Breathless and trembling my cousin said "Something's in our sleeping bags..."

"What?"

"I think we shot it."

"Shot what?" Dad yelled.

They didn't know, but my cousin and one friend explained how they'd clambered down from the loft in the dark. "I jumped," the third boy said—15 feet to the floor of the barn in total darkness. They didn't know what had happened to their flashlights. None of them remembered yelling. The other two had no idea where their guns were.

I wanted to take our rifle and go out to see what it was. Dad said no. He still didn't know what it was in the loft. Ashen-faced, he took our .22 and a flashlight and stepped out into the night. The rest of us waited.

The minutes dragged until, suddenly, Dad came back through the door. He had their discarded weapons and broken flashlights. He dragged their sleeping bags behind him. It was the first and last time he ever climbed into that loft.

"What's out there?" my cousin asked.

Dad didn't answer at first.

"What was it?" my cousin persisted.

"Bats got into your sleeping bags."

"Bats?"

Dad nodded.

I started to laugh, "You almost killed each other 'cause of bats?"

Dad cut me off with a scowl I can feel to this day.

We all sat in the living room. They seemed relieved, but none of them made eye contact with me. Every once in awhile I started to laugh again and Dad gave me that look again.

They now decided not to go back out to their "camp." Besides, I don't know if you've ever seen what a 12-gauge does to sleeping bags. It's not pretty. Dad wouldn't have let them go out there again with their guns, anyway. They spent the night on our living room floor.

But before the sun came up I heard them out in our driveway. Their engine was running. From my window I watched their car quietly coast down to the dirt road. They left and never came back.

The events of that night were the first solid evidence I had that I may be right about respect. Some 35 years later, after an incident on a job, a supervisor told me I should respect the position even if I didn't respect the man.

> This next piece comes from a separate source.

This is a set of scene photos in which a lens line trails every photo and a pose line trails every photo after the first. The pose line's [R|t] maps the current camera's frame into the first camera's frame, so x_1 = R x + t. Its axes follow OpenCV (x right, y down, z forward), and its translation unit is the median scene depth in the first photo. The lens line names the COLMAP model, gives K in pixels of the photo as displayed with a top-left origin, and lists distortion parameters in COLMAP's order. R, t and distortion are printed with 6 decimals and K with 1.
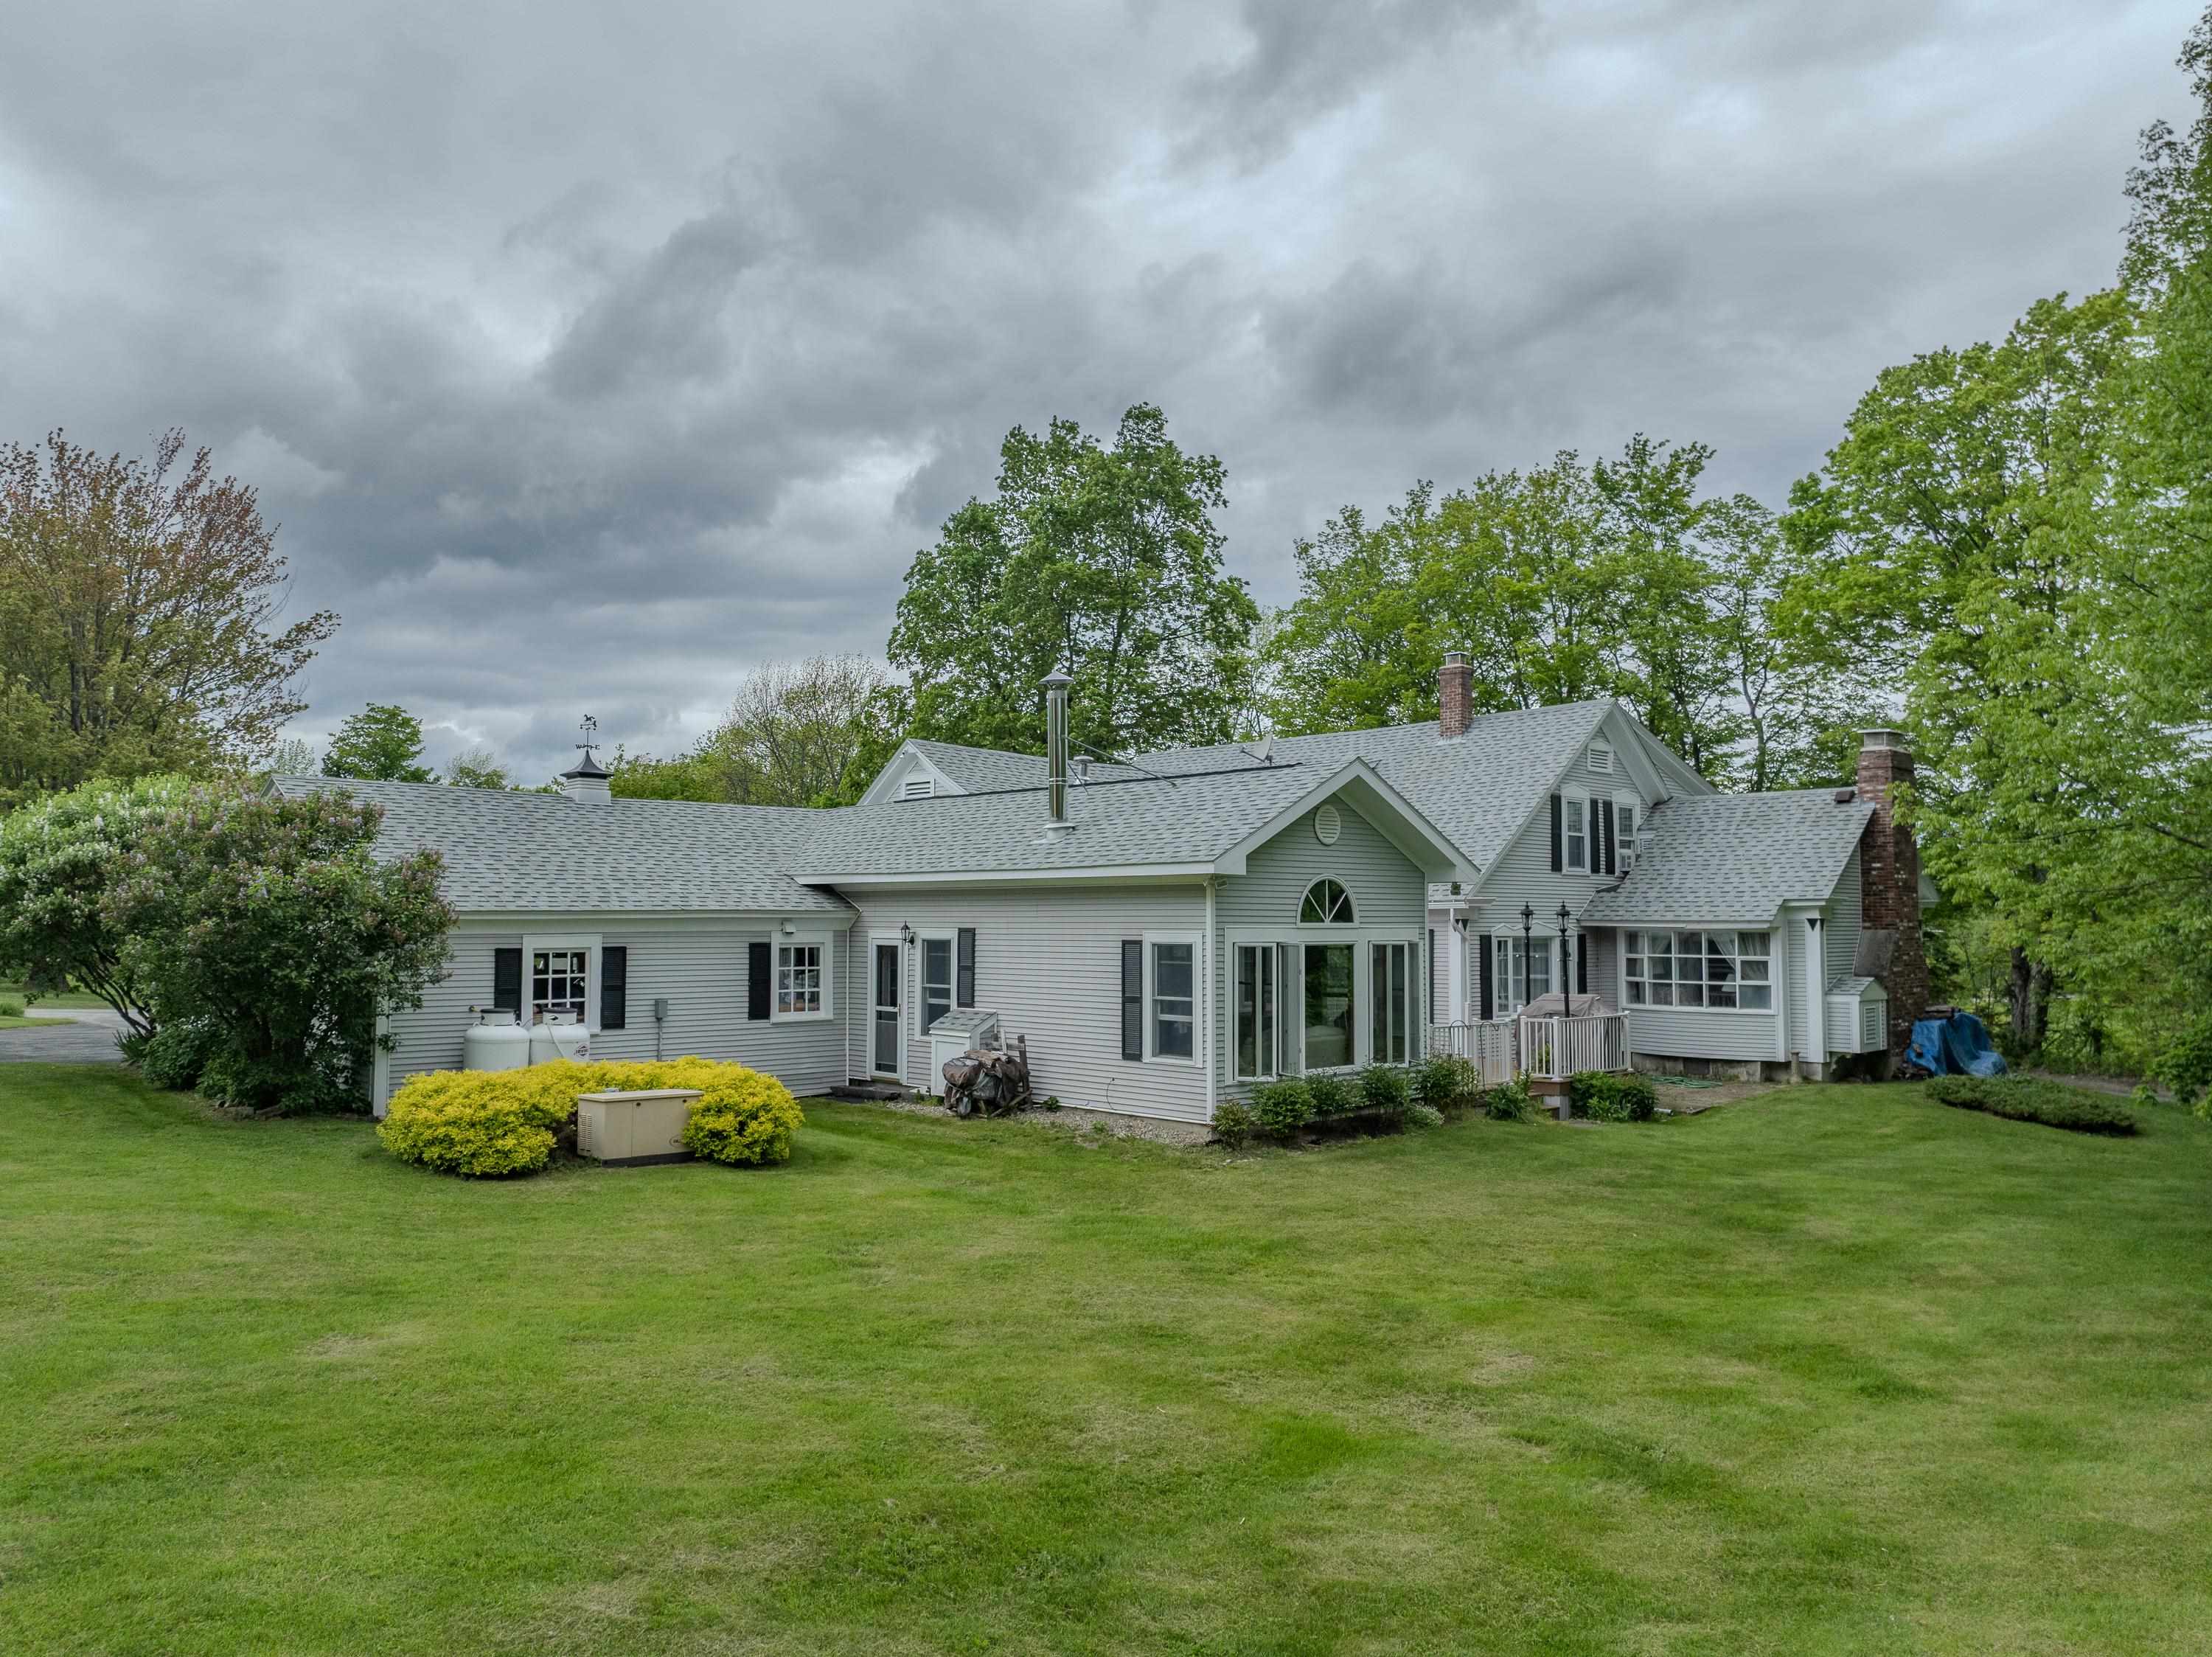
lens RADIAL K [[1545.3, 0, 1106.0], [0, 1545.3, 828.5], [0, 0, 1]] dist [-0.040296, 0.002249]
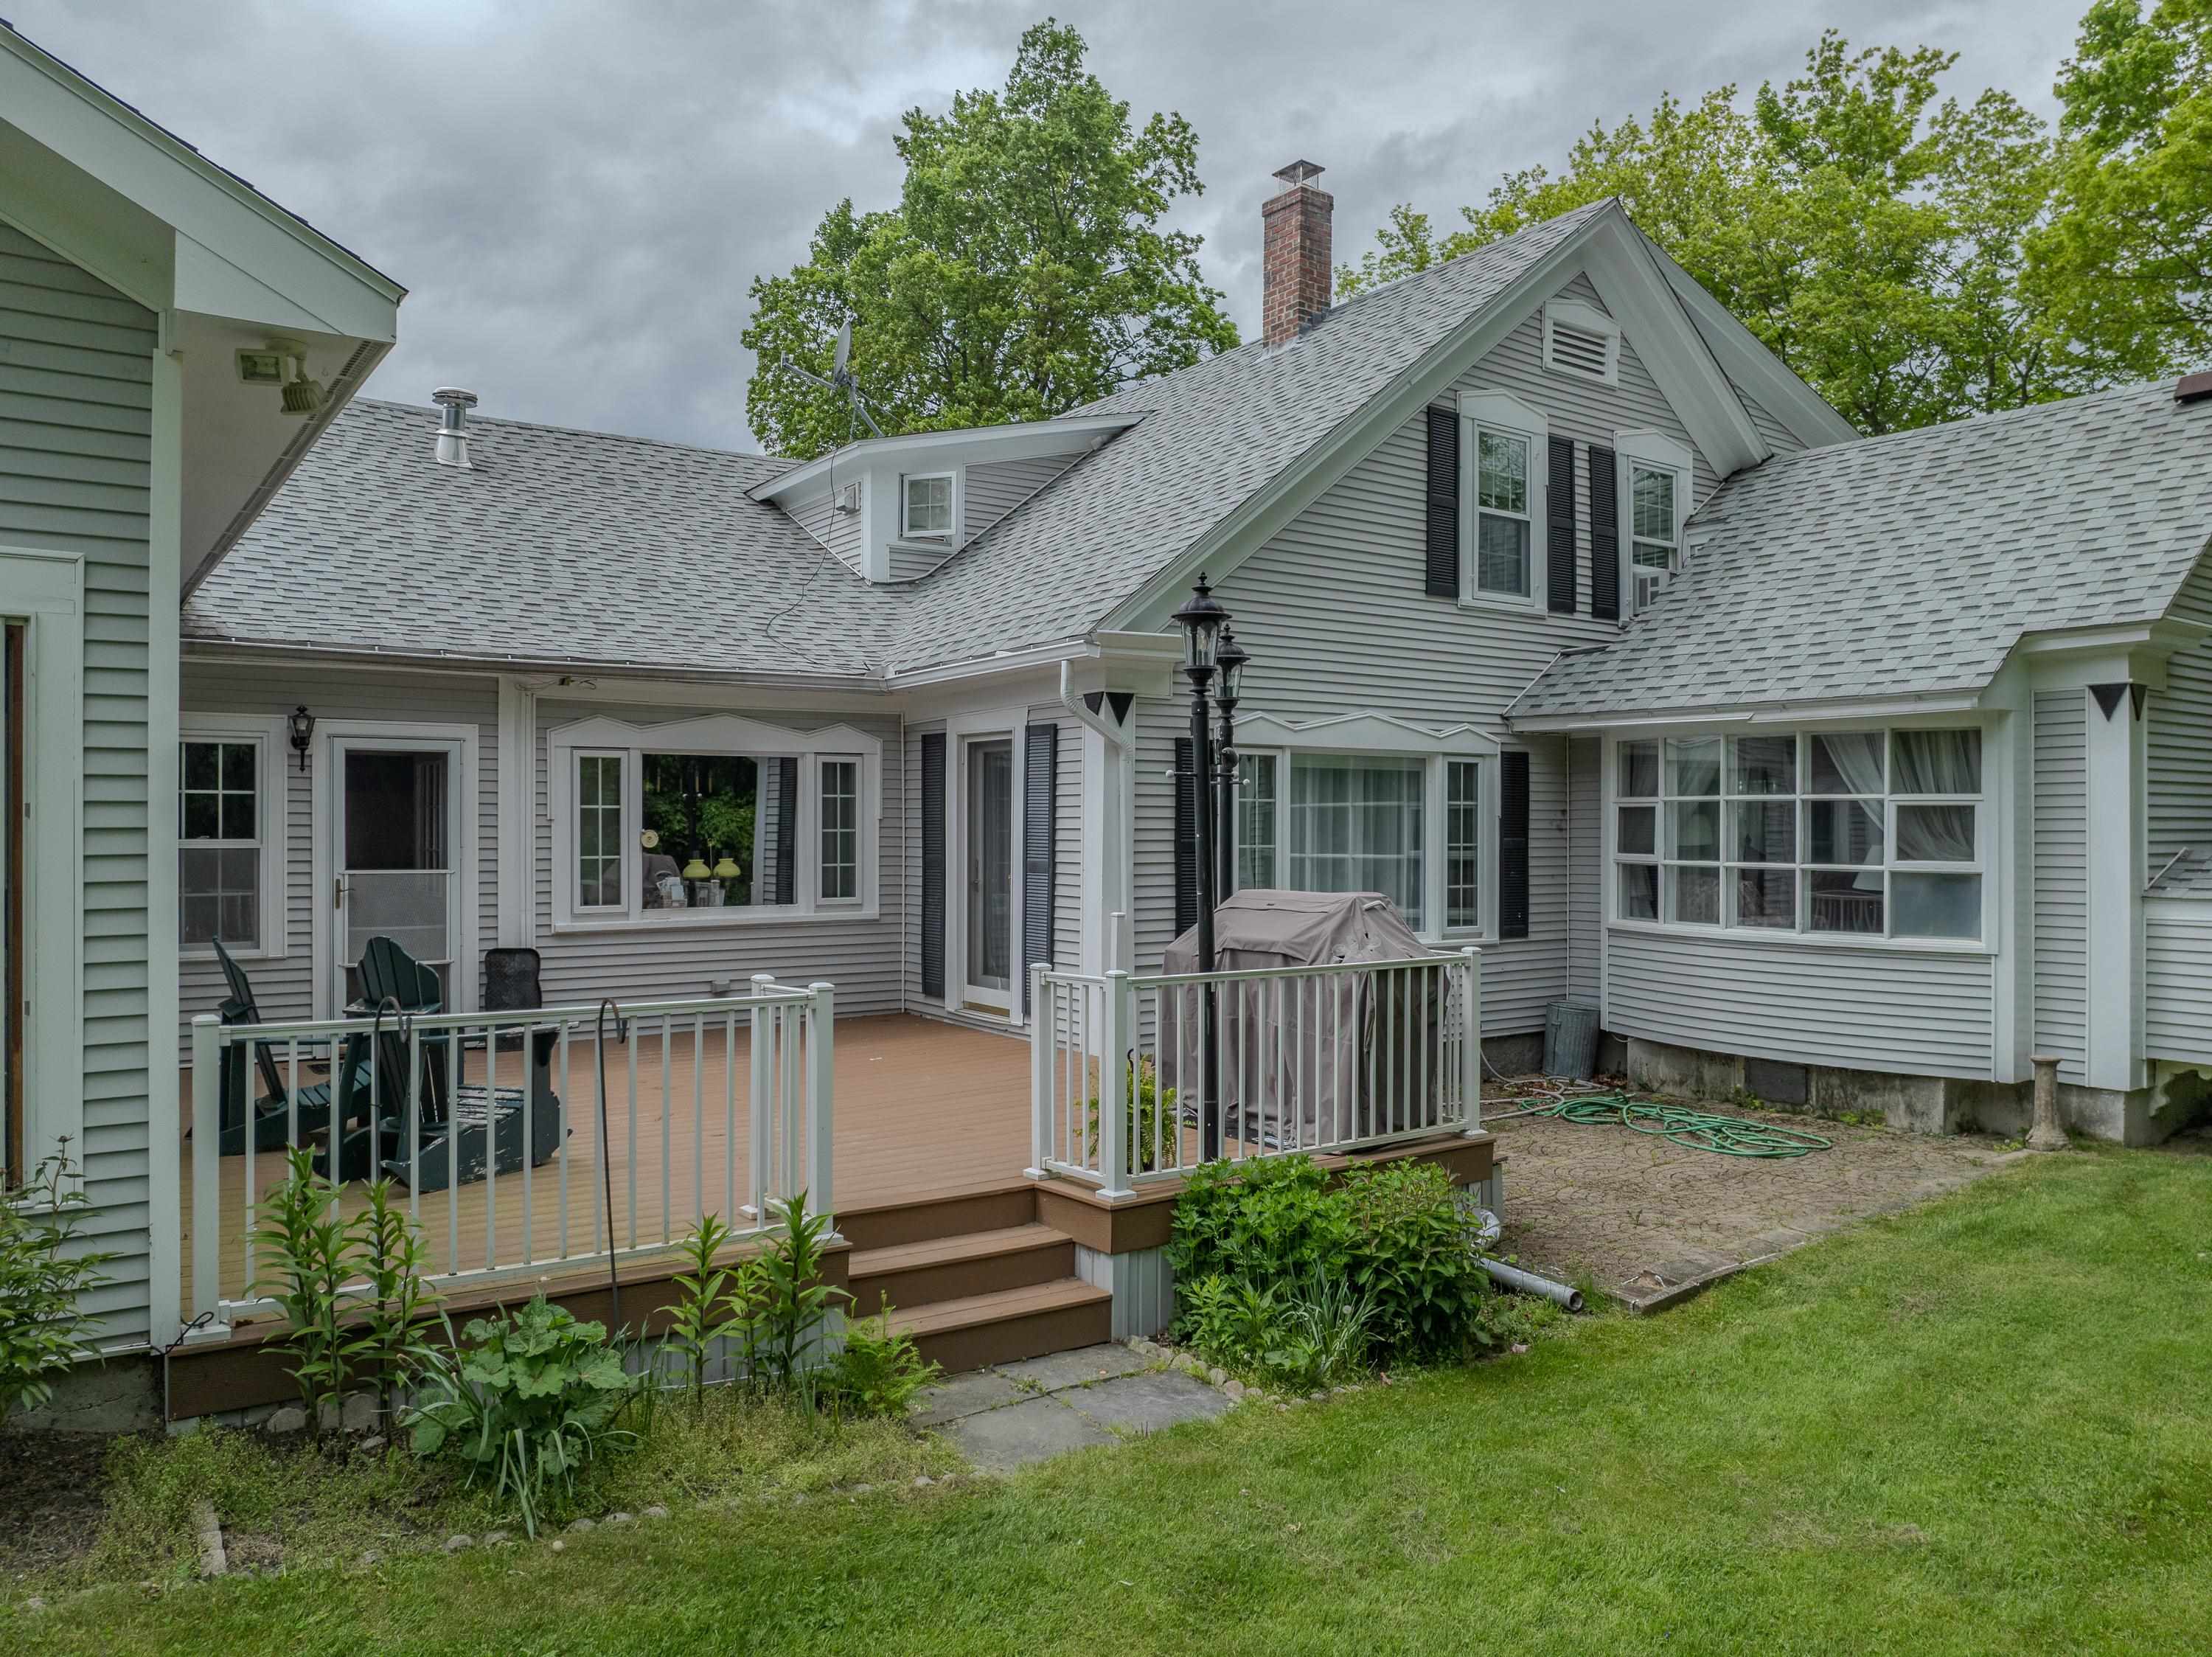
lens RADIAL K [[1562.5, 0, 1106.0], [0, 1562.5, 828.5], [0, 0, 1]] dist [-0.038438, 0.002365]
pose [[0.989975, -0.001919, -0.141227, 0.343718], [0.010725, 0.998042, 0.061621, 0.082230], [0.140832, -0.062518, 0.988058, 0.748811]]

I asked, if those who put that man in the position didn't respect it enough to put a better person in it, why should I respect it? He didn't provide an answer.

Dad could have taken the gun away from me that summer. As it was, he spoke frequently about the older boys and said he would never again let them hunt our property. But the fact is, I always had use of our gun after that, until Dad bought me my own. I guess we know who he respected.